An Excerpt from “On a Faëry Castle”
By Hilaire Belloc
There is a part of us, as all the world knows, which is immixed with change and by change only can live. There is another part which lies behind motion and time, and that part is ourselves. This diviner part has surely a stronghold which is also an inheritance. It has a home which perhaps it remembers and which certainly it conceives at rare moments during our path over the moor.
This is that Faëry Castle. It is revealed at the sound of a trumpet; we turn our eyes, we glance and we perceive it; we strain to reach it — in the very effort of our going the doom of human labour falls upon us and it vanishes away.
It is real or unreal.

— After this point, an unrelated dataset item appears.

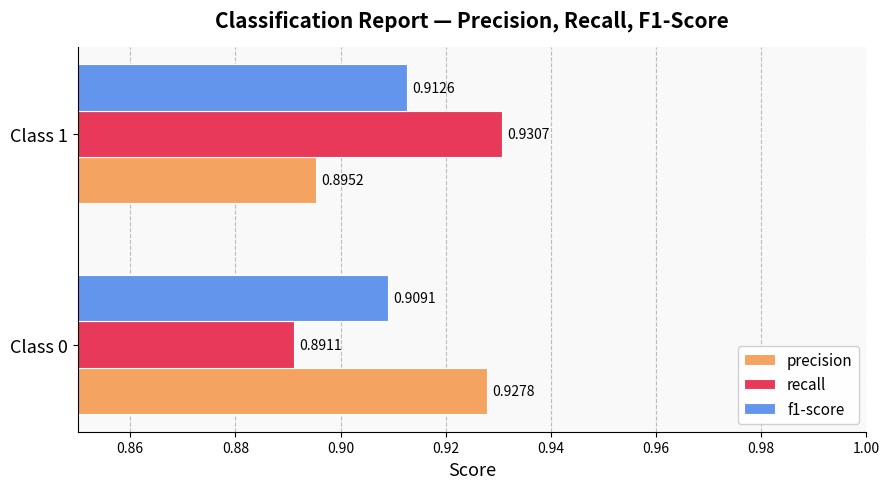

Which series has the widest spread of values?

recall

It is unreal like that island which I thought to see some miles from Africa, but which was not truly there: For the ship when it came to the place that island had occupied sailed easily over an empty sea. It is real, like those high Sierras which I drew from the Sacramento River at the turn of the night and which were suddenly obliterated by the rising sun.
Where the vision is but mirage, even there it is a symbol of our goal; where it stands fast and true, for however brief a moment, it can illumine, and should determine the whole of our lives. For such sights are the manifestation of that glory which lies permanent beyond the changing of the world. Of such a sort are the young passionate intentions to relieve the burden of mankind, first love, the mood created by certain strains of music, and — as I am willing to believe — the Walls of Heaven.